6 days ago
Westports expects a record year for containers
PETALING JAYA: Westports Holdings Bhd is guiding for another record year in container volume this year, following its engagement with analysts, who say the port operator expects low to mid-single digit growth amid tariff hikes and resilient transshipment activity.
This comes after the group handled 5.57 million 20-foot equivalent units (TEUs) in the first half of this year (1H25), up 3.1% from 5.40 million TEUs in the same period last year.
Last year, the main operator of Port Klang recorded its highest-ever annual volume at 10.98 million TEUs.
CIMB Research has upgraded its call on Westports from a 'hold' to 'buy' and raised its target price to RM6.20 a share from RM5.10 previously, citing renewed investor interest on the back of some easing in geopolitical risks, port-tariff catalysts and improved operating leverage.
Effective July 15, Port Klang tariffs rose by 15% as part of a staggered 30% hike through to January 2027.
The terminal handling charge per TEU will increase to RM345 (from RM300), followed by RM375 effective Jan 1, 2026, and RM390 on Jan 1, 2027.

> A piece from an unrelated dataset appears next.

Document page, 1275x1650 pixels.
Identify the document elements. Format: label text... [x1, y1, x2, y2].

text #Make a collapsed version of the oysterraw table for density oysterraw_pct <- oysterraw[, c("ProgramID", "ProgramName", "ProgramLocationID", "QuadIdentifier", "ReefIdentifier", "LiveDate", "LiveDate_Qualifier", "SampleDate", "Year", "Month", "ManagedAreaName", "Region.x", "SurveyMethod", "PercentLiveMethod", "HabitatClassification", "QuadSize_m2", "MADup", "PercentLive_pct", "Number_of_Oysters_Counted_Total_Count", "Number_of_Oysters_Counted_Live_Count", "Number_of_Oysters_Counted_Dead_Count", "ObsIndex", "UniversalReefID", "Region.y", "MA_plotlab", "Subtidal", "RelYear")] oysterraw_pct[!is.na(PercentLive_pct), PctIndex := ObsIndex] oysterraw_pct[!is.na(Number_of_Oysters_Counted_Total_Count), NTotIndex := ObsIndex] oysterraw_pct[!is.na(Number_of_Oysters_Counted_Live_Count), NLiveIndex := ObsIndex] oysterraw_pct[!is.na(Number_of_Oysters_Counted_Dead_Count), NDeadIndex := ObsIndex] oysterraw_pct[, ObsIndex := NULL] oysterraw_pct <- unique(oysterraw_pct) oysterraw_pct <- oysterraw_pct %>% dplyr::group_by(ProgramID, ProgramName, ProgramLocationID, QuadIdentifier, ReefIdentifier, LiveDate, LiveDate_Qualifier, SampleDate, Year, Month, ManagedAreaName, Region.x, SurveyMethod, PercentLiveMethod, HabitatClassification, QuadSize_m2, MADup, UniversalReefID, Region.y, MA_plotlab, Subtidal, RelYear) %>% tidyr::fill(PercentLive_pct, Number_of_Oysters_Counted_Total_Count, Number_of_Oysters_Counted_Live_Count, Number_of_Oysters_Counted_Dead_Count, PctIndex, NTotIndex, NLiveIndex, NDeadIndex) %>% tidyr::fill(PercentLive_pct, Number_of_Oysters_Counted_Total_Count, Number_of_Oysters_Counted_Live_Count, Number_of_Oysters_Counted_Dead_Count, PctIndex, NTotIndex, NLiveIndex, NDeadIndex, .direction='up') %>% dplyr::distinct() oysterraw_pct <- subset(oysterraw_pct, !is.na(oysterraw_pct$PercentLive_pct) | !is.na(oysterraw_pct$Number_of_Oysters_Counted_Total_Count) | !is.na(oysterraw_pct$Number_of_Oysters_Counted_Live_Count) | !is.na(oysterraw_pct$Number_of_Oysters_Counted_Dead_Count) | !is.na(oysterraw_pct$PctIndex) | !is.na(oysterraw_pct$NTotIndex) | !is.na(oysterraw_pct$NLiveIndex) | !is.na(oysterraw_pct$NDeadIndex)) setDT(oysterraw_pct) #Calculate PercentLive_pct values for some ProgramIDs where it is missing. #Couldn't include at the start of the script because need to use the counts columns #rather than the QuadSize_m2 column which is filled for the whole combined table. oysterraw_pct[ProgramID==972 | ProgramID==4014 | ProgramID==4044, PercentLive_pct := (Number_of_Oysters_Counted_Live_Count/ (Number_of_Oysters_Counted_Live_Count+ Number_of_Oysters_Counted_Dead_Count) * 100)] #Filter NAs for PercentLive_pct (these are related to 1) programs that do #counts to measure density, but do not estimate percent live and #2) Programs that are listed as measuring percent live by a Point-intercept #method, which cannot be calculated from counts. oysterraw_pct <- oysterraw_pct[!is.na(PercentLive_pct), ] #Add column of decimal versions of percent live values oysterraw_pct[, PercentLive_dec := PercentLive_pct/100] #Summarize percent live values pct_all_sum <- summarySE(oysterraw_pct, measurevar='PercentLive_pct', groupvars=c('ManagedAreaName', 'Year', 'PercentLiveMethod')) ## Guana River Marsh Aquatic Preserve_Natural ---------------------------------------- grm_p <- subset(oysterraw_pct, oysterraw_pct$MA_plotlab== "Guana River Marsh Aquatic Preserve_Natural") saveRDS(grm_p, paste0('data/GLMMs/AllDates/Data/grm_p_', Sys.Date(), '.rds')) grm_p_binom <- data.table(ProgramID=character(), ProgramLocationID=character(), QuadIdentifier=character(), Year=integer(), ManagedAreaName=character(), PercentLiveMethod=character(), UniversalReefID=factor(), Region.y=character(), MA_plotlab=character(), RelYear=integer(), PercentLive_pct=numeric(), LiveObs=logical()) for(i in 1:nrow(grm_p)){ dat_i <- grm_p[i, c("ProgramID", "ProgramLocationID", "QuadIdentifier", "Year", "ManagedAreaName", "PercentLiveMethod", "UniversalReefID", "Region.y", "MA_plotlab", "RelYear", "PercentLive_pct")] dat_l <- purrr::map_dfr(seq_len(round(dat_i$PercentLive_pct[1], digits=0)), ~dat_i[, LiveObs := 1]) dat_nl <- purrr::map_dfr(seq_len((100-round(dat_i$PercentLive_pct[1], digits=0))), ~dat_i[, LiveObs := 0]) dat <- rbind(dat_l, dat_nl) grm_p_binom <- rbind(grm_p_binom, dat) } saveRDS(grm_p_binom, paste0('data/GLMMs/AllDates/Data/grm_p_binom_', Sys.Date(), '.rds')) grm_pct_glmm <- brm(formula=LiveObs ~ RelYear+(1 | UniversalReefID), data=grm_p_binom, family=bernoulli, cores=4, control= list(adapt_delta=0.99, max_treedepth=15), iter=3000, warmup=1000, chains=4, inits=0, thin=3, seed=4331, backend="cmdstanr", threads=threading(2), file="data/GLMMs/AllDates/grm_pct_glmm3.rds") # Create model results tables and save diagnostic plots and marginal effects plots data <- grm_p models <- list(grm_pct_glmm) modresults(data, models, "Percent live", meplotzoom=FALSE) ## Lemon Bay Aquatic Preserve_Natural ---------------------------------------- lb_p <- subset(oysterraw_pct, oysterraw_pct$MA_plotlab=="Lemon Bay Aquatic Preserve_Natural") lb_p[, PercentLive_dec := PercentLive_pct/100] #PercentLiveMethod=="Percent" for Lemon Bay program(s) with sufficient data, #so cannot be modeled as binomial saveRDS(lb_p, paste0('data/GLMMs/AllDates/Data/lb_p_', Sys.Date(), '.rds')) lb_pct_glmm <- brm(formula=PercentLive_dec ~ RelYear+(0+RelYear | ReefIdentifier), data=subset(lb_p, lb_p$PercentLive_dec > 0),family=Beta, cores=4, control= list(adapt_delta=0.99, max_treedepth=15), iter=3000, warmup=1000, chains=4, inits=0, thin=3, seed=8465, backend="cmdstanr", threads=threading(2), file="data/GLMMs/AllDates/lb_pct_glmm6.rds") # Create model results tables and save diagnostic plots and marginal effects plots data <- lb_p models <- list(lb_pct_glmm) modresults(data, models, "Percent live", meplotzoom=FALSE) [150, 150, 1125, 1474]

CIMB Research said earnings visibility for Westports is strong in 2H25, supported by tariff implementations and stable transshipment flows.
'The completion of maintenance dredging by this month will also restore wharf capacity,' it added.

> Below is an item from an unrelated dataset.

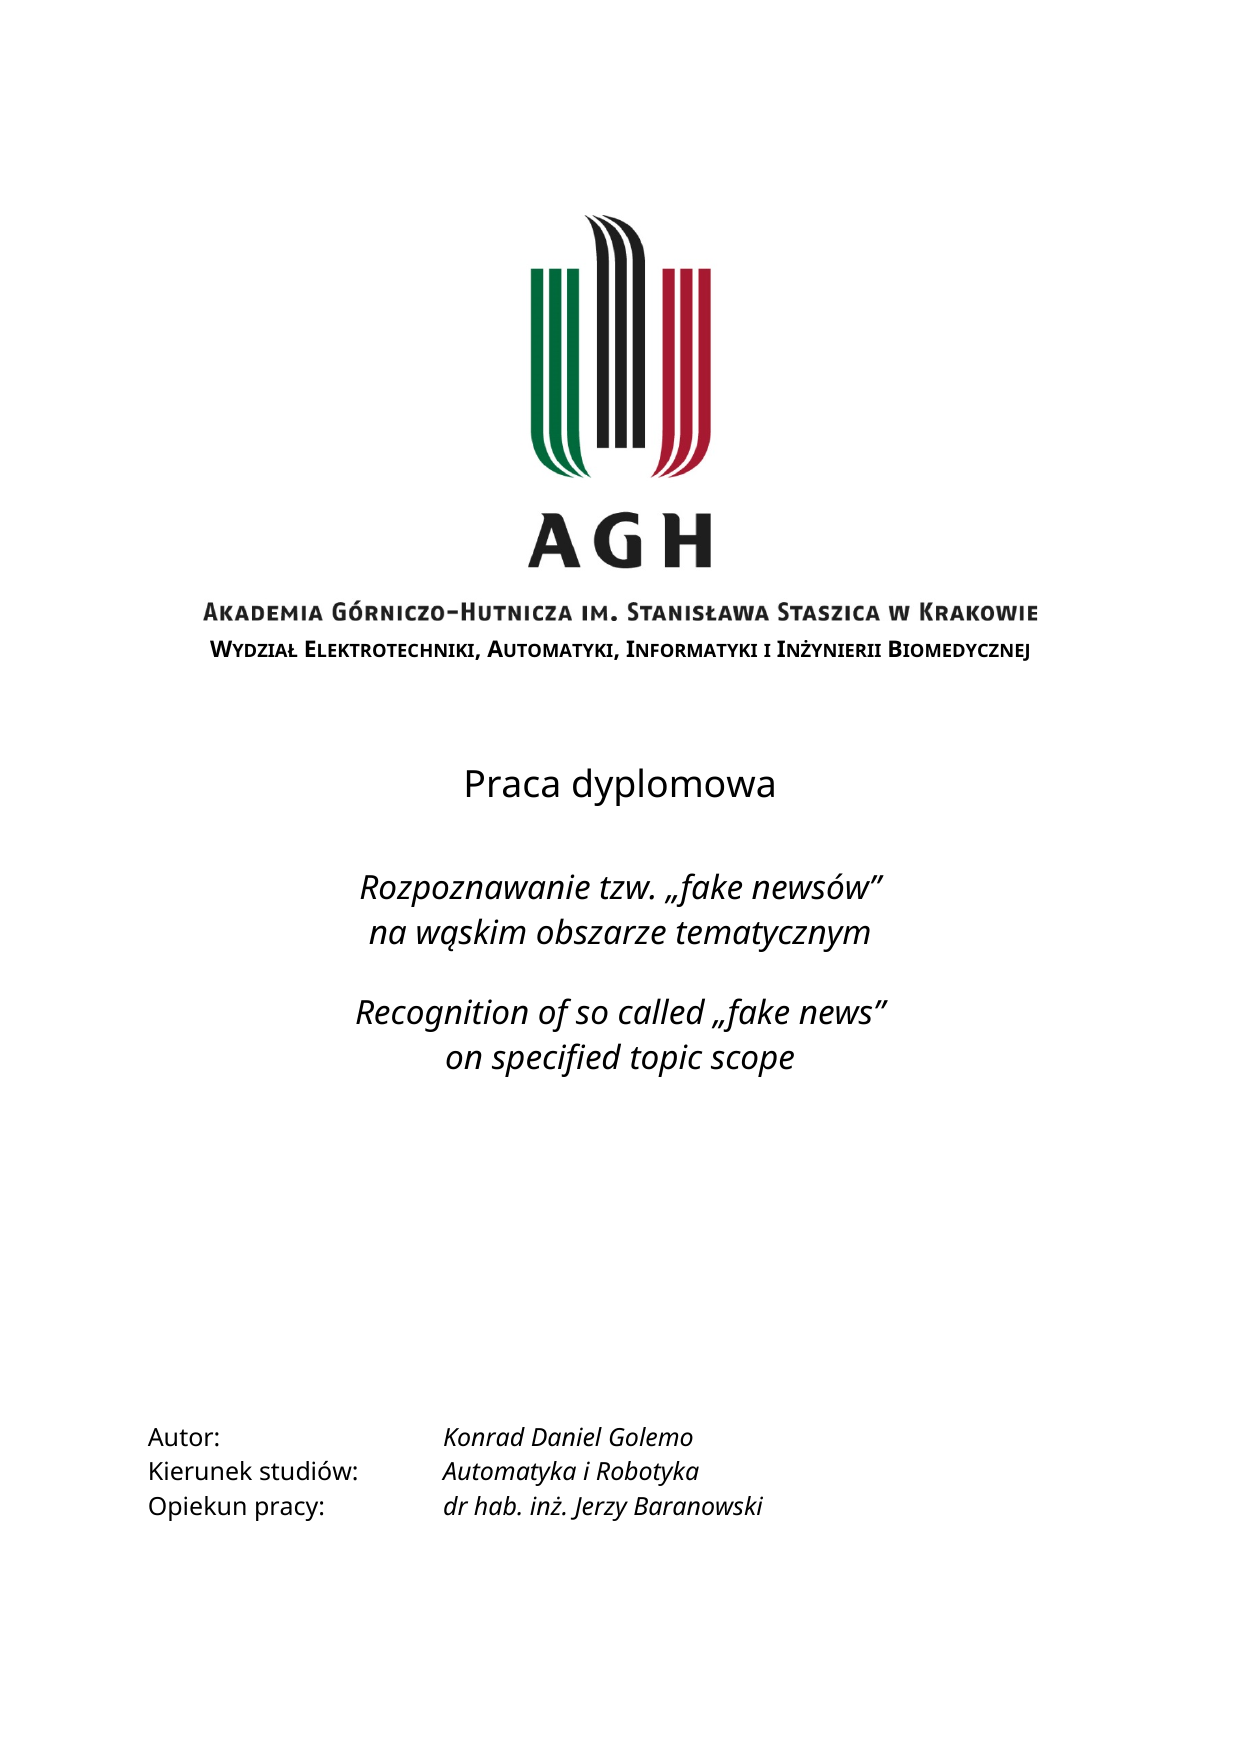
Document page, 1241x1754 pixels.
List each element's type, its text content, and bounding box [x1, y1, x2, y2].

The research house maintained its container throughput growth forecast for this year at 2.5%, backed by new services from shipping alliances and a normalisation of volume after the exit of ZIM Integrated Shipping Services Ltd, one of the leading carriers in the global container shipping industry, last year.
However, the research house said gateway volume could soften due to weaker imports of metal and e-waste.
'Additionally, Westports flagged that uncertainty surrounding tariff implementation could pose further downside risk to gateway demand,' the research house said.
CGS International Research (CGSI Research) lifted its container volume growth forecast for this year to 1%, citing stronger-than-expected transshipment.
The research house also raised its value-added services (VAS) revenue projections, as e-waste containers remained longer at the yard, boosting storage income.
'We believe that yard occupancy will decline half-on-half in 2H25, but we expect the drop to be gradual. We have now spread out the decline to 2026 rather than assume a sharp drop this year,' the research house said.
CGSI Research said good 1H25 results set the base for an even better performance in 2H25, with the July tariff hike likely to lift 3Q25 earnings.
'We expect the delivery of strong 3Q25 results to be a potential re-rating catalyst. Investors should also be relieved that the United States has imposed a 19% tariff on Malaysia, broadly the same as other South-East Asian nations,' it said.
The research house reiterated an 'add' call on the stock with a two-sen higher target price of RM6.43.
Maybank Investment Bank Research (Maybank IB) said container volume could ease in 2H25 as early buying to get ahead of tariffs fades, but earnings remain underpinned by the first phase of the tariff hike.
'The mid-term throughput outlook is underpinned by the recent foreign direct investments and potential spillovers from the reshuffle of shipping alliances since February,' the research house said.
'Additional earnings upside may come from storage charges rising by over three times after the grace period effective 2H25, which is not yet reflected in our forecasts.'
Maybank IB has maintained its 'buy' rating, raising its target price to RM6.76 a share from RM5.85, citing stabilising geopolitics.
In contrast, TA Research reiterated a 'sell' rating with a target price of RM5.57 a share, despite 1H25 core net profit meeting expectations, accounting for 48% of the market's full-year forecast.
The research house made no changes to its earnings projections for this year to 2027.